In connection with the Placement, Joh. Berenberg, Gossler & Co. KG, Morgan Stanley Bank AG and J.P Morgan Securities plc (the "Joint Bookrunners") and any of their affiliates, acting as investors for their own accounts, may subscribe for or purchase securities of Rocket Internet AG and may otherwise deal for their own accounts. Accordingly, references to the securities being issued or sold should be read as including any issue, offer or sale to the Joint Bookrunners and any of their affiliates acting as investors for their own accounts. In addition the Joint Bookrunners or their respective affiliates may enter into financing arrangements and swaps with investors in connection with which the Joint Bookrunners (or their affiliates) may from time to time acquire, hold or dispose of Rocket Internet AG's shares. The Joint Bookrunners do not intend to disclose the extent of any such investment or transactions otherwise than in accordance with any legal or regulatory obligations to do so.
Each of the Joint Bookrunners and any of their respective affiliates may have engaged in transactions with, and provided various investment banking, financial advisory and other services for, Rocket Internet AG for which they would have received customary fees. Each of the Joint Bookrunners and any of their respective affiliates may provide such services to Rocket Internet AG and any of its affiliates in the future.
The Joint Bookrunners are acting exclusively for Rocket and no-one else. They will not regard any other person as their respective clients and will not be responsible to anyone other than Rocket for providing the protections afforded to their respective clients, nor for providing advice in relation to the contents of this announcement or any transaction, arrangement or other matter referred to herein.

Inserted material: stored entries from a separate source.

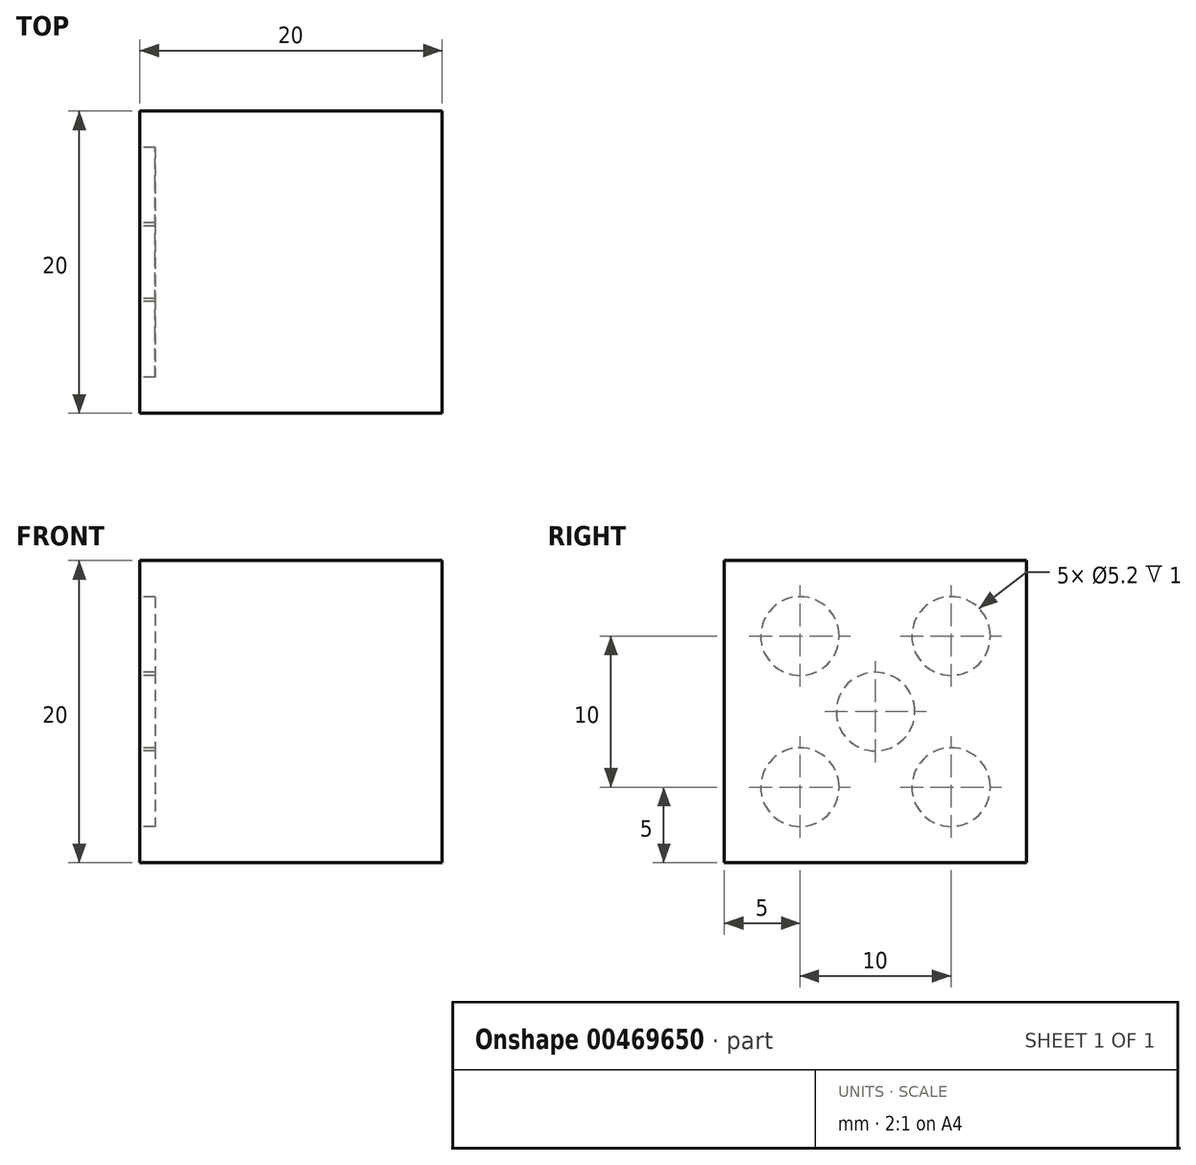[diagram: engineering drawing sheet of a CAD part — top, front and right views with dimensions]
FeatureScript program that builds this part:
annotation { "Feature Type Name" : "Feature", "Feature Type Description" : "" }
export const myFeature = defineFeature(function(context is Context, id is Id, definition is map)
    precondition{}
    {
        {
            var Q0;
            Q0=qCreatedBy(makeId("Front.planeOp"),FACE);
            var sketch = newSketch(context, id + "F0", { "sketchPlane" : qUnion([Q0])});
            skLineSegment(sketch, "E0.bottom", {"start": v(0, 0) * mm, "end": v(20, 0) * mm});
            skLineSegment(sketch, "E0.top", {"start": v(0, 20) * mm, "end": v(20, 20) * mm});
            skLineSegment(sketch, "E0.left", {"start": v(0, 0) * mm, "end": v(0, 20) * mm});
            skLineSegment(sketch, "E0.right", {"start": v(20, 0) * mm, "end": v(20, 20) * mm});
            skSolve(sketch);
        }
        {
            var Q0;
            Q0 = qSketchRegion(id + "F0", true);
            extrude(context, id + "F1", {"entities" : qUnion([Q0]), "depth" : 20 * mm});
        }
        {
            var Q0;
            Q0=makeQuery(id+"F1.opExtrude","SWEPT_FACE",FACE,{"disambiguationData":[OSD([sQuery(id+"F0.wireOp",EDGE,"E0.left")])]});
            var sketch = newSketch(context, id + "F2", { "sketchPlane" : qUnion([Q0])});
            skLineSegment(sketch, "E1", {"start": v(0, 20) * mm, "end": v(20, 0) * mm, "construction": true});
            skLineSegment(sketch, "E2", {"start": v(20, 0) * mm, "end": v(20, 20) * mm, "construction": true});
            skLineSegment(sketch, "E3", {"start": v(20, 20) * mm, "end": v(0, 0) * mm, "construction": true});
            skLineSegment(sketch, "E4", {"start": v(0, 0) * mm, "end": v(0, 10) * mm, "construction": true});
            skLineSegment(sketch, "E5", {"start": v(0, 10) * mm, "end": v(20, 10) * mm, "construction": true});
            skLineSegment(sketch, "E6", {"start": v(20, 10) * mm, "end": v(20, 20) * mm, "construction": true});
            skLineSegment(sketch, "E7", {"start": v(10, 20) * mm, "end": v(10, 0) * mm, "construction": true});
            skCircle(sketch, "E8", {"center": v(10, 10) * mm, "radius": 2.6 * mm});
            skCircle(sketch, "E9", {"center": v(5, 15) * mm, "radius": 2.6 * mm});
            skCircle(sketch, "E10.MirrorC", {"center": v(15, 15) * mm, "radius": 2.6 * mm});
            skCircle(sketch, "E11.MirrorC", {"center": v(5, 5) * mm, "radius": 2.6 * mm});
            skCircle(sketch, "E12.MirrorC", {"center": v(15, 5) * mm, "radius": 2.6 * mm});
            skSolve(sketch);
        }
        {
            var Q0;
            Q0 = qSketchRegion(id + "F2", true);
            extrude(context, id + "F3", {"entities" : qUnion([Q0]), "operationType" : NewBodyOperationType.REMOVE, "oppositeDirection" : true, "depth" : 1 * mm});
        }
    });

None of the Joint Bookrunners or any of their respective directors, employees, advisers or agents accepts any responsibility or liability whatsoever for/or makes any representation or warranty, expressed or implied, as to the truth, accuracy or completeness of the information in this announcement (or whether any information has been omitted from the announcement) or any other information relating to Rocket, its subsidiaries or associated companies, whether written, oral or in a visual or electronic form, and howsoever transmitted or made available for any loss howsoever arising from any use of the announcement or its contents or otherwise arising in connection therewith.